● **ФРАГМЕНТ ТЕКСТА**:

Т.Иенсен. Да, тогда враг был очевиден. Мы нюхом чуяли: свое — чужое. И вскидывались на чужое разом, хотя никакой отмашки никто нам не давал. Это уже потом на рубеже 90-х стали расходиться в разные стороны. А тогда еще была уверенность, что мы все вместе, заодно. Удивительно, но в те годы у нас даже вкусовые оценки вначале, как правило, совпадали. Помните, как все мы вскинулись, когда появились фильмы Александра Рехвиашвили: «Грузинские хроники ХIХ века», «Путь домой»…
Н.Зархи. Драматургия разведения на полюса была нехитрой. Но эта внешняя простота скрывала подлинные драмы. Серьезно работать на интересном материале мы не могли. с одной стороны, вытащишь подлинный смысл фильма — навредишь автору, с другой — любая честная оценка фильма, неугодного начальству, будет воспринята своими, как предательство. Критика спрямляла творческие биографии, не добираясь — поневоле — до сути таких явлений, как Тарковский, или Шепитько, Климов, Авербах, Абдрашитов — Миндадзе, позже «Комиссар», «Покаяние». Раздували, радуясь чему-то новому, любое свидетельство нового — ретро, например.

● **ИСХОДНЫЕ ДАННЫЕ**:
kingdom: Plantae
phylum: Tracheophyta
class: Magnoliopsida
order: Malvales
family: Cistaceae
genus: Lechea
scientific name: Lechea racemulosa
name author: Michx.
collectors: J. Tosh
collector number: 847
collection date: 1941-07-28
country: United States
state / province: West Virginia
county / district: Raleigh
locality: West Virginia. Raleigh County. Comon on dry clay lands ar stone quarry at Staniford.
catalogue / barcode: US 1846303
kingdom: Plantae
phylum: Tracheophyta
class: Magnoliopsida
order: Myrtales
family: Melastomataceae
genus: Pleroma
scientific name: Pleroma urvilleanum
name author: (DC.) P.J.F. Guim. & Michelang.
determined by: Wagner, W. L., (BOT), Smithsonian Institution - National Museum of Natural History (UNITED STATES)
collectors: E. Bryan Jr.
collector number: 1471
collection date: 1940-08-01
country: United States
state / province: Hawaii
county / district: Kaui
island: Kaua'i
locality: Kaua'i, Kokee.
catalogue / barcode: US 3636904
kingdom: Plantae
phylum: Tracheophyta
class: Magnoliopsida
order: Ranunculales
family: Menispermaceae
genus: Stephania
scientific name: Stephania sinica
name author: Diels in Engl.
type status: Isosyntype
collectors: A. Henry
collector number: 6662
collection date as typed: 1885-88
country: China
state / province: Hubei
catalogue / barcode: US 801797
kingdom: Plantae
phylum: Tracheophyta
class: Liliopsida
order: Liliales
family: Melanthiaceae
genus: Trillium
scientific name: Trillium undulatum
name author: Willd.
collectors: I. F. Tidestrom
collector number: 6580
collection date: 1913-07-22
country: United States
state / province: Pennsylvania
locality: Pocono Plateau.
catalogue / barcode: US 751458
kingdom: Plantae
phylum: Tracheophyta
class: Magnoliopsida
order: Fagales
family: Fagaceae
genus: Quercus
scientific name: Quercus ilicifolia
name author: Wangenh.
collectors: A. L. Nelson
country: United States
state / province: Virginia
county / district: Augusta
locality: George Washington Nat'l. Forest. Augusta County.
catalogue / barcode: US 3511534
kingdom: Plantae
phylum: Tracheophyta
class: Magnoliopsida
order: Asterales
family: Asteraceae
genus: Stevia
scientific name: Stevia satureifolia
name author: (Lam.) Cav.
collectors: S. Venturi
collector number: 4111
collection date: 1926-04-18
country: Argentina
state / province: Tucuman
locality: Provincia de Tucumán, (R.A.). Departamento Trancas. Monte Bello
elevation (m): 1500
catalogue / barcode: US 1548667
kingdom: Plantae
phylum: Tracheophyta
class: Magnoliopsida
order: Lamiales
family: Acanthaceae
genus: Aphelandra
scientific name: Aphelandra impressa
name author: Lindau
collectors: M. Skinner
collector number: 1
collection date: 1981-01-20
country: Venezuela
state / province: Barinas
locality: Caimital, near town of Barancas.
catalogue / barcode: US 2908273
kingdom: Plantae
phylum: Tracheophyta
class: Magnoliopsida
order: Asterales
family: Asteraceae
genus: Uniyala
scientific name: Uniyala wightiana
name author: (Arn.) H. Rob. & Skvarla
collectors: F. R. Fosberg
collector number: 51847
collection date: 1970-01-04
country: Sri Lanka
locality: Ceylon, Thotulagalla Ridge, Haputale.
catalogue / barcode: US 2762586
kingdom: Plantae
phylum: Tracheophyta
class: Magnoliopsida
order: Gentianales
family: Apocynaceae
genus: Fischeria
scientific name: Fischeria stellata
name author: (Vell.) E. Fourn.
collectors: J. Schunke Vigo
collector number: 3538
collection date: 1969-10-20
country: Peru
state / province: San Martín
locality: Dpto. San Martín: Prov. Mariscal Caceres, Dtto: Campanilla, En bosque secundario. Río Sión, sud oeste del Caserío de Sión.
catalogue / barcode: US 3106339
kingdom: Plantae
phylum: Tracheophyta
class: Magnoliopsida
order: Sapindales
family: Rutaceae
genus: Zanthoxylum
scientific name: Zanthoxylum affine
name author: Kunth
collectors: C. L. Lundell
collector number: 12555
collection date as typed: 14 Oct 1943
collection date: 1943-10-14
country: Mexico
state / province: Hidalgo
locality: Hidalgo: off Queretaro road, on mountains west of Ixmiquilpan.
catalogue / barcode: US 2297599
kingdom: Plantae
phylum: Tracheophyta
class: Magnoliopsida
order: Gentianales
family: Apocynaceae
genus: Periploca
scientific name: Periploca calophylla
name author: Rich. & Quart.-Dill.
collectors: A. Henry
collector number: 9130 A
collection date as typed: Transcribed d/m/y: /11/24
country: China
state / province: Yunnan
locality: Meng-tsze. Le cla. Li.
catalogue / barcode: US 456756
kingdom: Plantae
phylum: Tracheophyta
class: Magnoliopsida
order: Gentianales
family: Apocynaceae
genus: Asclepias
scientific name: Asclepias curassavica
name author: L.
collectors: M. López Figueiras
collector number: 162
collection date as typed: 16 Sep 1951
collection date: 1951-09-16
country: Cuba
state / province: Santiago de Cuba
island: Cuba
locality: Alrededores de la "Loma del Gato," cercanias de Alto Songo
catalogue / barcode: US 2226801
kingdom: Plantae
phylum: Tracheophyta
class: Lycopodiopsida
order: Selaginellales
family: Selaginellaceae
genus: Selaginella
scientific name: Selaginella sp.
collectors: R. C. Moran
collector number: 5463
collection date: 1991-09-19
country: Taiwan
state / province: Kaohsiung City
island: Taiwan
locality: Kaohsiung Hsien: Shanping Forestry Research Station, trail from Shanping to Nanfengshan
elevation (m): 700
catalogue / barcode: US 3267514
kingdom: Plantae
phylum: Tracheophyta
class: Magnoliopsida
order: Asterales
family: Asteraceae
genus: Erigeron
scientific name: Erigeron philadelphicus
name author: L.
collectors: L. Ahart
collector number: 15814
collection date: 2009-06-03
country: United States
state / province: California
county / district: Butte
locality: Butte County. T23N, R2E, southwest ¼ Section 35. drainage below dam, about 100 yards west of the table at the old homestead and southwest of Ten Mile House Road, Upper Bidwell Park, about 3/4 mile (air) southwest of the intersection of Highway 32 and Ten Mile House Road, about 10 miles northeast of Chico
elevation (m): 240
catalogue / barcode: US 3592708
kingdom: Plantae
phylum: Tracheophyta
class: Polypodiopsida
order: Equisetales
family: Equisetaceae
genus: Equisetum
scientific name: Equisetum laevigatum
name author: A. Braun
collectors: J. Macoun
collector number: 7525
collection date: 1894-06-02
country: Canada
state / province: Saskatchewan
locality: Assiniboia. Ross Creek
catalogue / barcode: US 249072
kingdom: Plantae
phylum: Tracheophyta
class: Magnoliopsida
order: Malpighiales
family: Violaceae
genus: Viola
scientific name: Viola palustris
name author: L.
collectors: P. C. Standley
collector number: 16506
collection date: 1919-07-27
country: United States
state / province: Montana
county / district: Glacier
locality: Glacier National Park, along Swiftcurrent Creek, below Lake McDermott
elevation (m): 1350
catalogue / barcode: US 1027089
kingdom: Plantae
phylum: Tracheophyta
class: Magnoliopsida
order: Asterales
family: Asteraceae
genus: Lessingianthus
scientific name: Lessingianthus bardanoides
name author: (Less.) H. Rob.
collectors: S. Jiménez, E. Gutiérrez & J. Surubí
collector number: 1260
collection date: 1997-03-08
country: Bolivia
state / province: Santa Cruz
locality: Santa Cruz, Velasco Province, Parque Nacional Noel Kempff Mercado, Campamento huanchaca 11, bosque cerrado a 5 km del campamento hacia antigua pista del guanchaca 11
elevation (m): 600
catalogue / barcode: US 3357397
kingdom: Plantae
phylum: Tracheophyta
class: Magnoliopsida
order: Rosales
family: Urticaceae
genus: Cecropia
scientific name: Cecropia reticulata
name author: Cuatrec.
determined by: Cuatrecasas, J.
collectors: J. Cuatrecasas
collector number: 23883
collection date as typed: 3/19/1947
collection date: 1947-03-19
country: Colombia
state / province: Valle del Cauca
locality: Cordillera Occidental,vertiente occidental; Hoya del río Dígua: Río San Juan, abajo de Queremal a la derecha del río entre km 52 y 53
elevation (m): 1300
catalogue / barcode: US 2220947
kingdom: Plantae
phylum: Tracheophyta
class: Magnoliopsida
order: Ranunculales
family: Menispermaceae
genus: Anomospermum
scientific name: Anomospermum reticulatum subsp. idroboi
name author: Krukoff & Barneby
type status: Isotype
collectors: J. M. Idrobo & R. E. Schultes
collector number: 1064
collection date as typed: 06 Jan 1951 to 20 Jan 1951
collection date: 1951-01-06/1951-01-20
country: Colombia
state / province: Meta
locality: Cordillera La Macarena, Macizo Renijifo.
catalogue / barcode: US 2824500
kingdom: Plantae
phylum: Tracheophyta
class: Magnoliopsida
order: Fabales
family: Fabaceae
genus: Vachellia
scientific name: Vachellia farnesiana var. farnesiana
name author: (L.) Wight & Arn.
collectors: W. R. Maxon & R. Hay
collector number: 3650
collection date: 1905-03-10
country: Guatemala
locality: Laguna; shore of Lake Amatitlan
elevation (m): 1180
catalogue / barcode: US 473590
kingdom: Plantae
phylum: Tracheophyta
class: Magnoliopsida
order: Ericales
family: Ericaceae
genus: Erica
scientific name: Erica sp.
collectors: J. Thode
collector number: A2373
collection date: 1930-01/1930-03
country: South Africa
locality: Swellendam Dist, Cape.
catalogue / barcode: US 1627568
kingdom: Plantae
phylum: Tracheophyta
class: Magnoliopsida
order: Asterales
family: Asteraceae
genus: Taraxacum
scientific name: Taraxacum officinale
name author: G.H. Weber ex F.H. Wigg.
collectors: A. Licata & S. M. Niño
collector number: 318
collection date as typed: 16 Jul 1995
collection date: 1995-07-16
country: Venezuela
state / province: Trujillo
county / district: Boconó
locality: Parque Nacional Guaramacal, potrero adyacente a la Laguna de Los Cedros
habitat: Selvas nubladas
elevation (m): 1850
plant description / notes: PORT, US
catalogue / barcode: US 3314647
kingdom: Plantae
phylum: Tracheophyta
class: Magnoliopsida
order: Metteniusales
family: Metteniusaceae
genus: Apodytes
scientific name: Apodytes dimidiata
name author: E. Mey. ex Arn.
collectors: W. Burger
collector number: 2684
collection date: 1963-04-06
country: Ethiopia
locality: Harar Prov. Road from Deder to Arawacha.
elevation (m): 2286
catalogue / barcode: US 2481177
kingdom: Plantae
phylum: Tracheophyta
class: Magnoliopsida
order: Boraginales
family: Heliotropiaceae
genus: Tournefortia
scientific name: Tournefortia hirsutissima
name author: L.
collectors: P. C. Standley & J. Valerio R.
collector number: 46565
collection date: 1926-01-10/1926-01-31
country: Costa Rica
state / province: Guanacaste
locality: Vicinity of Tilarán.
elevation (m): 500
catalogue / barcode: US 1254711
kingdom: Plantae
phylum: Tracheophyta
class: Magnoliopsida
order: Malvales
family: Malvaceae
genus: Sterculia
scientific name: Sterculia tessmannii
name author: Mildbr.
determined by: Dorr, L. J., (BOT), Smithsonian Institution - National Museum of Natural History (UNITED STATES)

● **УСЛОВИЕ ЗАДАЧИ 1**:
Ответьте по отрывку о кинокритике:
(a) Чьи фильмы вызвали общую реакцию, по словам Т.Иенсен?
(b) Когда, по ее словам, стали расходиться в разные стороны?
(c) Что Н.Зархи приводит как пример нового, которое раздували?
● **УСЛОВИЕ ЗАДАЧИ 2**: Напишите продолжение отрывка о кинокритике, начиная сразу после его последнего предложения.
Записи здесь никак не используются.

● **ИТОГОВЫЙ ОТВЕТ 1**:
(a) Фильмы Александра Рехвиашвили.
(b) На рубеже 90-х.
(c) Ретро.

● **ИТОГОВЫЙ ОТВЕТ 2**:
Е.Паисова. Мне кажется, и сейчас в «ИК» про каких-то режиссеров просто не дадут написать плохо. Все, что снимает, скажем, Балабанов, априори воспринимается как нечто гениальное. И рецензию, всерьез анализирующую изъяны его эстетики, у нас вряд ли напечатают.
Н.Зархи. Напечатают, конечно, если будет интересно и убедительно. В ряду других. А что в этом странного? Да, позиция журнала существует. В журнале, на мой взгляд, хорошая рецензия на «Кочегара» не была исчерпывающей: фильм мощнейший, многослойный, его трудно выкопать до дна. Путь Балабанова давно ждет осмысления, и загвоздка вовсе не в редакционной установке. Мы все здесь редакторы, и знаем, что это такое — найти точного автора. И уговорить.
Л.Карахан. Лена Паисова, наверное, права: разговор о кинематографе при том, что извне нашу свободу уже никто не ограничивает, в принципе поутратил былой жар, драйв, задор, а точнее ту живую заинтересованность, которая в 70—80-е годы далеко не всегда пробивалась на страницы журнала, но составляла существо внутрижурнальной жизни. Вместо того чтобы выплеснуться теперь на страницы «Искусства кино», она словно угасла. Правда, тогда краеугольным камнем этой жизни были просмотры в редакции, когда из Госкино привозили новые картины.
Н.Зархи. Как же — вторник, среда, четверг, потому что в пятницу фильмы отвозили на госдачи, а сдавали их в Госкино — в понедельник.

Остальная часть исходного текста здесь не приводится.